-- START OF Reading text --
# Too many oats?



## Riddar (Dec 20, 2011)

Just a quick question, does it matter if I consume a load of oats?

Reason being, I have oats in the morning and before bed. I also have them in my shakes. Is there any science behind why I should not have so much of one type of food or doesn't it matter?

That's all really, appreciate your replies.


----------



## Dux (Nov 29, 2011)

Depends what you're aiming for!

If you're trying to put on size and aren't particularly carb sensitive, eat away, it's only 2 portions.


----------



## jed (Nov 30, 2011)

so long as you are eating the right quantities of everything else eat all of the oats you want


----------



## THE COLONEL (Mar 25, 2009)

Doesn't really matter mate don't analyse everything eat well,sleep,train hard n you will grow


----------



## Sharp161 (Jan 31, 2010)
-- END OF Reading text --
Request 1
Return each line of the entries below that contains the string "autoBeamOff".
-- START OF Dataset content --
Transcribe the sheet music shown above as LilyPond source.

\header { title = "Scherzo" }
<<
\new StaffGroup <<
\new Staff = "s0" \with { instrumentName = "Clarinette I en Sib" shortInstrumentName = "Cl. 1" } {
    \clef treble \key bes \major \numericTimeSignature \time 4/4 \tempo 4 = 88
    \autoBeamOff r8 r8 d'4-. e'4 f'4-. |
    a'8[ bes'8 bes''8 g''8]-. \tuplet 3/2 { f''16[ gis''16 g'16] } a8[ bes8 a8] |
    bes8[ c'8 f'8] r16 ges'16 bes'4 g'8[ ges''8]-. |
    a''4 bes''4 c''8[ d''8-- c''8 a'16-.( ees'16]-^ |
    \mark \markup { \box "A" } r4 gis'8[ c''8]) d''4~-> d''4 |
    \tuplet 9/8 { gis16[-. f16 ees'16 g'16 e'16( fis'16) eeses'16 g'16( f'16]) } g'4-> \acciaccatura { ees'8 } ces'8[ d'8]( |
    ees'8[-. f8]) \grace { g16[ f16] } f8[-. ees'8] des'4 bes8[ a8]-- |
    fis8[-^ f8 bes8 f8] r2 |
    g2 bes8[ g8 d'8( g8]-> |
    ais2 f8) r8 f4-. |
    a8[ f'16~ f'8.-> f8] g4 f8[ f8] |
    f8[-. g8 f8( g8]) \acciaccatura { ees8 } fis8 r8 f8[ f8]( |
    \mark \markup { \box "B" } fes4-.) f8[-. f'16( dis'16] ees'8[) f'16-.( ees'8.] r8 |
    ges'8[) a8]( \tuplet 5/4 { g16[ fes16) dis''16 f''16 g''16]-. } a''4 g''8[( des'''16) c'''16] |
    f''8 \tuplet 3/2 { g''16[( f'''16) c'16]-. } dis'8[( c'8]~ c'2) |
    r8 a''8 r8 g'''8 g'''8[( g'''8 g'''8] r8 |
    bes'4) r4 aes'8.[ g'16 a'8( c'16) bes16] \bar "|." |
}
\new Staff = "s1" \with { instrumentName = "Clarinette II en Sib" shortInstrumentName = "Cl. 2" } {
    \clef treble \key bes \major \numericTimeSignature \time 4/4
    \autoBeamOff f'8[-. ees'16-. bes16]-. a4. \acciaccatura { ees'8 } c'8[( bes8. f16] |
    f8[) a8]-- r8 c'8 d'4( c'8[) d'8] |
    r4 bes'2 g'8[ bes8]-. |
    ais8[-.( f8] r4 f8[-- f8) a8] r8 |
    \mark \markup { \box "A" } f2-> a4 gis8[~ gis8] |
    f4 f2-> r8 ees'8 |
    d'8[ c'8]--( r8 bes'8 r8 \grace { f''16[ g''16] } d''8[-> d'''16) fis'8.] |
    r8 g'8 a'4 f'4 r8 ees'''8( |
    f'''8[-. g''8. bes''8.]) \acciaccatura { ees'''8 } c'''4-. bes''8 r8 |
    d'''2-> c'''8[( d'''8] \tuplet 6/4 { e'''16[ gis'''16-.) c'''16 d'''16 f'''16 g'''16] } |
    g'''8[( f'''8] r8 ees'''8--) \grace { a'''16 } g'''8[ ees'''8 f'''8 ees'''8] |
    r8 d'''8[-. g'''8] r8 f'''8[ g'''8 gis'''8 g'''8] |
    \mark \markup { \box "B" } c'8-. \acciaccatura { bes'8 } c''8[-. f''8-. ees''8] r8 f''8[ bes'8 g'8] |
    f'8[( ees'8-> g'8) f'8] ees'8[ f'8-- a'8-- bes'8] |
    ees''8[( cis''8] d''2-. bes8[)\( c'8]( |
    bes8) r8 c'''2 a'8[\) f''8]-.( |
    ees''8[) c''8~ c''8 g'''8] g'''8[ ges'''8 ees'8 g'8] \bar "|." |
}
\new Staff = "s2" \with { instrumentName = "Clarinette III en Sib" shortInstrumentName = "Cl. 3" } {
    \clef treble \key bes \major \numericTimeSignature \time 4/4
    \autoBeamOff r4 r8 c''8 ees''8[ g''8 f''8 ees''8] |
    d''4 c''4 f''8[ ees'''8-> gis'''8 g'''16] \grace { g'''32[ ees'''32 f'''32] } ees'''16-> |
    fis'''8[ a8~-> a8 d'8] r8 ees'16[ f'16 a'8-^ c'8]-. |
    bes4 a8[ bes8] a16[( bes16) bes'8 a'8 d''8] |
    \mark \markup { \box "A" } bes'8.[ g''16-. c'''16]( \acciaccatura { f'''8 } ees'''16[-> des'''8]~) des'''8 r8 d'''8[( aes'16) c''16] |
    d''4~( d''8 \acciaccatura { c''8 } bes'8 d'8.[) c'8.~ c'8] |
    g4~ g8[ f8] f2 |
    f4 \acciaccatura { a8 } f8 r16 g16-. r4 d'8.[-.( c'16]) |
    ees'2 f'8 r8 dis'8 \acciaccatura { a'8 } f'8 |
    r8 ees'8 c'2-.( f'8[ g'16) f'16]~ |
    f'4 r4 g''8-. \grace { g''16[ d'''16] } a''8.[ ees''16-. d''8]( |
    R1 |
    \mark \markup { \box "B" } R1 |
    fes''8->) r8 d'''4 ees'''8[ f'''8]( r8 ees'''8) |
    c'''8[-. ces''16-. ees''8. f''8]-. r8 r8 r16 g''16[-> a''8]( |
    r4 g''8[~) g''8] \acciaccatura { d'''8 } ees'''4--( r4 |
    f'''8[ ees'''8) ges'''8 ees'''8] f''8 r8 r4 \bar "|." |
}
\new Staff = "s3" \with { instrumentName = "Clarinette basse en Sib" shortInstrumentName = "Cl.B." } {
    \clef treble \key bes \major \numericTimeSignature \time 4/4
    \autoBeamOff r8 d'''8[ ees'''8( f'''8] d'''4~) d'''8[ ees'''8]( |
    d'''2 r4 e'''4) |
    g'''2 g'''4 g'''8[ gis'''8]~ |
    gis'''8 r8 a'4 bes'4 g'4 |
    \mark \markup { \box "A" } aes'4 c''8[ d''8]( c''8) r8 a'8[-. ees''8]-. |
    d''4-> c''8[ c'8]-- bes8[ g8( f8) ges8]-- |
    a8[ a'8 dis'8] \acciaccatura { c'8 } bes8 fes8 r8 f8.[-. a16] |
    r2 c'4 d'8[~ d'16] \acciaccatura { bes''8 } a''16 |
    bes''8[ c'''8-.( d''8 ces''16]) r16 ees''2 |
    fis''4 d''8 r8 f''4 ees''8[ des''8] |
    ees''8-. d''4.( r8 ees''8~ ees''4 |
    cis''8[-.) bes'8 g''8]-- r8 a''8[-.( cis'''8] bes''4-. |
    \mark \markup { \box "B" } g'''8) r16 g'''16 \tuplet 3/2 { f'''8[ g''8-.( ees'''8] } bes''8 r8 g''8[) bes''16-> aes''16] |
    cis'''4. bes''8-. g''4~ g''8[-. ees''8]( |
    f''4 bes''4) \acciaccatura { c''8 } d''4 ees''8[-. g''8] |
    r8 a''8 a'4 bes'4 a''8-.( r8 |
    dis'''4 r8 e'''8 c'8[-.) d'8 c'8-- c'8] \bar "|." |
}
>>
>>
-- END OF Dataset content --
Request 2
From the oats thread above, give back the passage from "## Riddar (Dec" to "doesn't it matter?", copied word for word.

Exercise solution 1
    \autoBeamOff r8 r8 d'4-. e'4 f'4-. |
    \autoBeamOff f'8[-. ees'16-. bes16]-. a4. \acciaccatura { ees'8 } c'8[( bes8. f16] |
    \autoBeamOff r4 r8 c''8 ees''8[ g''8 f''8 ees''8] |
    \autoBeamOff r8 d'''8[ ees'''8( f'''8] d'''4~) d'''8[ ees'''8]( |

Exercise solution 2
## Riddar (Dec 20, 2011)

Just a quick question, does it matter if I consume a load of oats?

Reason being, I have oats in the morning and before bed. I also have them in my shakes. Is there any science behind why I should not have so much of one type of food or doesn't it matter?